*WHAT YOU ARE ASKED TO DO*
Duplicate the text of each item below word for word, omitting the pictures.

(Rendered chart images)
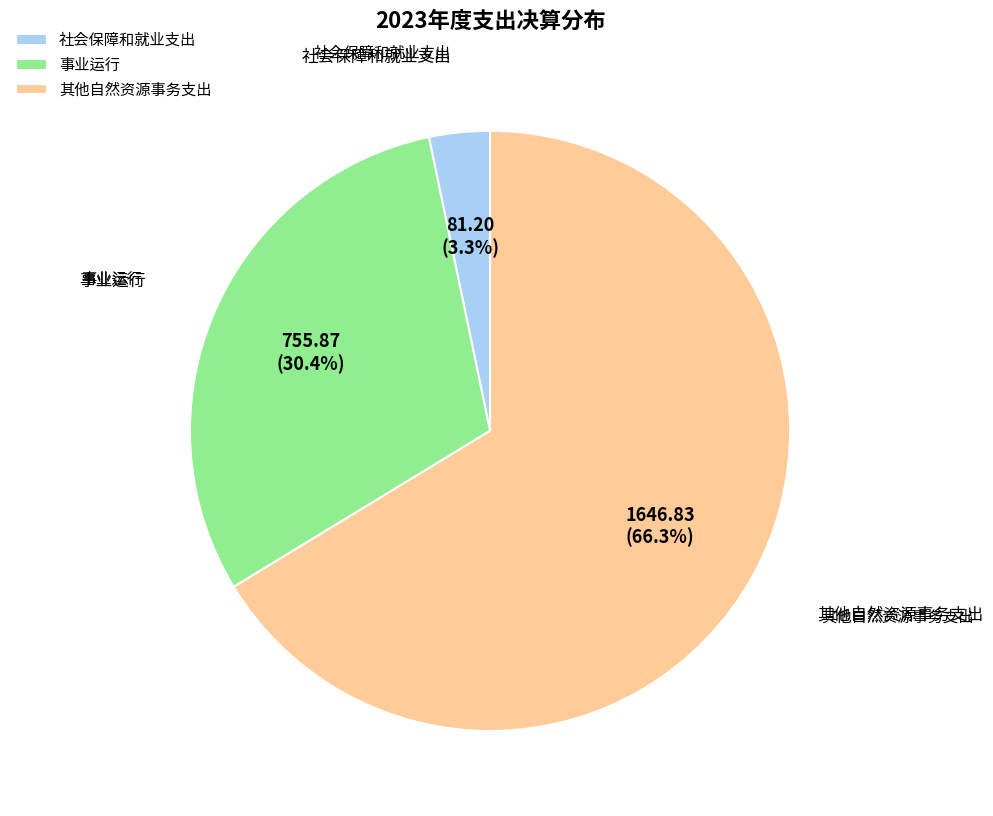

What is the ratio of the value at 其他自然资源事务支出 to the value at 事业运行?

2.2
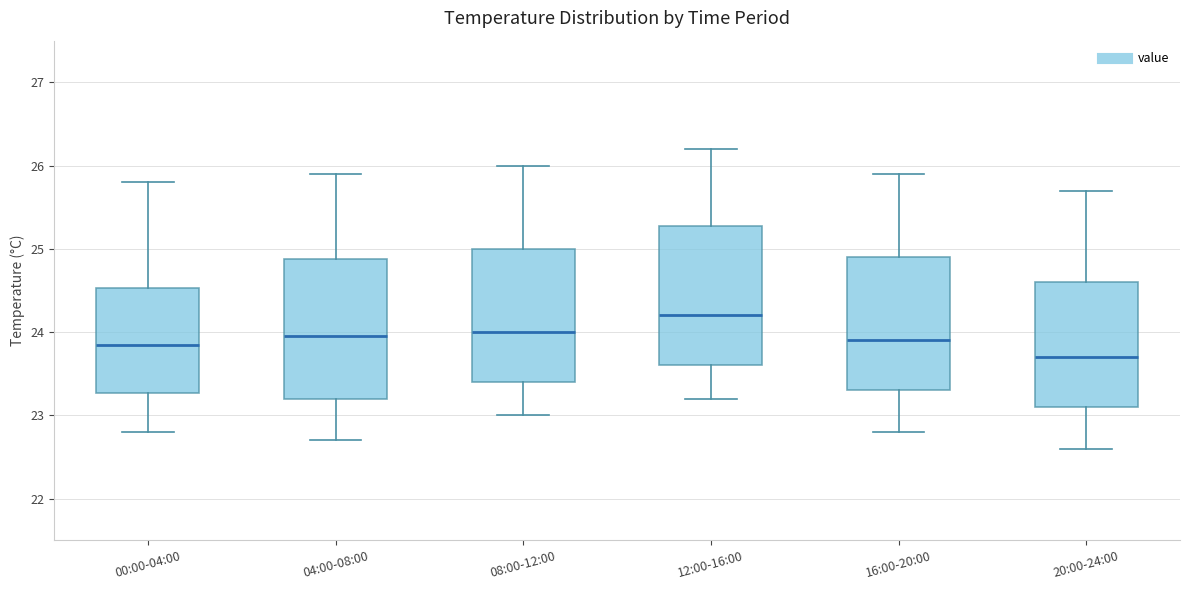

Reading left to right, read every box against the y-axis: the position of its median line, the range the box covers, and the ends of its whiskers. The values are not printed on the chart, so give them approximately, as read against the axis.

00:00-04:00: median 23.9, box 23.3 to 24.5, whiskers 22.8 to 25.8
04:00-08:00: median 24.0, box 23.2 to 24.9, whiskers 22.7 to 25.9
08:00-12:00: median 24.0, box 23.4 to 25.0, whiskers 23.0 to 26.0
12:00-16:00: median 24.2, box 23.6 to 25.3, whiskers 23.2 to 26.2
16:00-20:00: median 23.9, box 23.3 to 24.9, whiskers 22.8 to 25.9
20:00-24:00: median 23.7, box 23.1 to 24.6, whiskers 22.6 to 25.7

*OUTPUT BELOW*
What is the ratio of the value at 其他自然资源事务支出 to the value at 事业运行?

2.2

Reading left to right, read every box against the y-axis: the position of its median line, the range the box covers, and the ends of its whiskers. The values are not printed on the chart, so give them approximately, as read against the axis.

00:00-04:00: median 23.9, box 23.3 to 24.5, whiskers 22.8 to 25.8
04:00-08:00: median 24.0, box 23.2 to 24.9, whiskers 22.7 to 25.9
08:00-12:00: median 24.0, box 23.4 to 25.0, whiskers 23.0 to 26.0
12:00-16:00: median 24.2, box 23.6 to 25.3, whiskers 23.2 to 26.2
16:00-20:00: median 23.9, box 23.3 to 24.9, whiskers 22.8 to 25.9
20:00-24:00: median 23.7, box 23.1 to 24.6, whiskers 22.6 to 25.7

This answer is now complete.